*** Opening of Excerpt to read ***

Discount non-randomized data

Randomized trials are not always possible or the most appropriate way to address a clinical question. They may even be unethical, as indicated previously. Quality non-randomized trial data (including from quality registries) should determine the need for randomized trials and ensure favored randomized trial results are at least as good in routine practice. Non-randomized studies, therefore, should be the ‘work-horse’ of the evidence base, reserving randomized studies for situations where there is real uncertainty and reasonable comparisons to be made. If non-randomized study data are considered inferior, the goal is to improve rather than dismiss them [6].

Contemporary guidelines place far too much emphasis on the presence of randomization and not enough on other relevant issues, such as how well the study sample is described and how relevant it is to the clinical question; whether or not target populations are adequately defined or all reasonable treatment strategies were compared and described adequately; whether or not treatment strategies were current, optimal and adhered to; whether or not the main outcome measure was related to efficacy or safety and if it was appropriate for the clinical question; whether or not any treatment differences were clinically meaningful (rather than statistically significant); whether the study methods were practical or can be replicated in routine practice, whether or not results have been adequately validated and the extent to which investigator income was dependent on the study results. Guideline writers need to recognize the complimentary power of randomized and non-randomized data and the limitations they may share.

Conclusions

Randomized trials are a subset of prospective, observational cohort studies in which patients are ‘randomized’ to two or more possible treatment strategies. As explained previously, they are subject to the same limitations as non-randomized trials, including bias in patient selection, treatment allocation and result interpretation. Randomization cannot correct for all these potential problems and is not usually the best approach to answer a clinical question. The relative dismissal of medical treatment in the management of carotid stenosis and bias in favor of unhelpful procedures has occurred because of overreliance on the relevance of randomized trial data. There is an urgent need for guideline writers to address this and update and otherwise improve their recommendations.

*** Close of Excerpt to read ***

### [List of tasks]
(a) From the text on randomized and non-randomized trial evidence, pull out everything from "Discount non-randomized data" down to "dismiss them [6].".
(b) In the text on randomized and non-randomized trial evidence, which kinds of bias does the Conclusions section say randomized trials share with non-randomized trials?
(c) Write what comes next in the text on randomized and non-randomized trial evidence, picking up after its final sentence.

*** Opening of Data provided ***

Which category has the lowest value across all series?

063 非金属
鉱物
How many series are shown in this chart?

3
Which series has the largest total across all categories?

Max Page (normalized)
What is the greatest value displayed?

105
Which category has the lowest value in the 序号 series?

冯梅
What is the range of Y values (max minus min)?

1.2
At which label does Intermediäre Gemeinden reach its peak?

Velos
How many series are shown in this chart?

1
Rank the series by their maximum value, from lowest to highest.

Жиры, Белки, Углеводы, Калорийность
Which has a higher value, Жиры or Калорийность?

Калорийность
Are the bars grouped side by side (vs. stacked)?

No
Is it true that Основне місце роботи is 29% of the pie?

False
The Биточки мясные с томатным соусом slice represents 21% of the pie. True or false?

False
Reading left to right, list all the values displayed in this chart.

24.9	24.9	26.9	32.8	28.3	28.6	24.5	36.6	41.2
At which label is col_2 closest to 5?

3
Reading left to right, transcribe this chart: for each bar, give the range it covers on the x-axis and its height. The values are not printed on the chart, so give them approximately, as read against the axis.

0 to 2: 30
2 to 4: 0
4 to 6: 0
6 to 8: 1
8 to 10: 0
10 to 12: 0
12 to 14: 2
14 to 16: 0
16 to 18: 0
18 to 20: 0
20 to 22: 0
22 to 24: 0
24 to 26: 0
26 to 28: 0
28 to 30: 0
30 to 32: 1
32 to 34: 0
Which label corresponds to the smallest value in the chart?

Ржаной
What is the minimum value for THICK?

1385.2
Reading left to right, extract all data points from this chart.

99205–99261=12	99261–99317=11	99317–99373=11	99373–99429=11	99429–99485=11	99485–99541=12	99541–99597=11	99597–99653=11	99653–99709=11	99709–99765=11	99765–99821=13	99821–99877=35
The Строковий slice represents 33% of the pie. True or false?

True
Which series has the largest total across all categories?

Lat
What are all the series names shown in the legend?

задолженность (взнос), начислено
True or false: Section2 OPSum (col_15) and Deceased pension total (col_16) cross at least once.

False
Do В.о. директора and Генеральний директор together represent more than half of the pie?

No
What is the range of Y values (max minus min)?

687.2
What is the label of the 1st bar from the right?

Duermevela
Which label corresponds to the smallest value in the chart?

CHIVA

*** Close of Data provided ***

### [Exercise answers]
(a)
Discount non-randomized data

Randomized trials are not always possible or the most appropriate way to address a clinical question. They may even be unethical, as indicated previously. Quality non-randomized trial data (including from quality registries) should determine the need for randomized trials and ensure favored randomized trial results are at least as good in routine practice. Non-randomized studies, therefore, should be the ‘work-horse’ of the evidence base, reserving randomized studies for situations where there is real uncertainty and reasonable comparisons to be made. If non-randomized study data are considered inferior, the goal is to improve rather than dismiss them [6].

(b)
- bias in patient selection
- bias in treatment allocation
- bias in result interpretation

(c)
In addition, there are likely to be wider influences that encourage a procedural bias in carotid stenosis management, such as the way medical services are funded. A procedural bias may be encouraged where there is a proportionally higher reimbursement for time performing procedures rather than spent in valuable communication with patients and others to facilitate accurate diagnosis and best treatment. Furthermore, medical funding has been ‘activity’ rather than patient outcome focused for too long. Funders of health services (including especially governments) need to become more responsible and fund what works to improve patient outcomes, stop paying for what does not and fund the research to tell the difference.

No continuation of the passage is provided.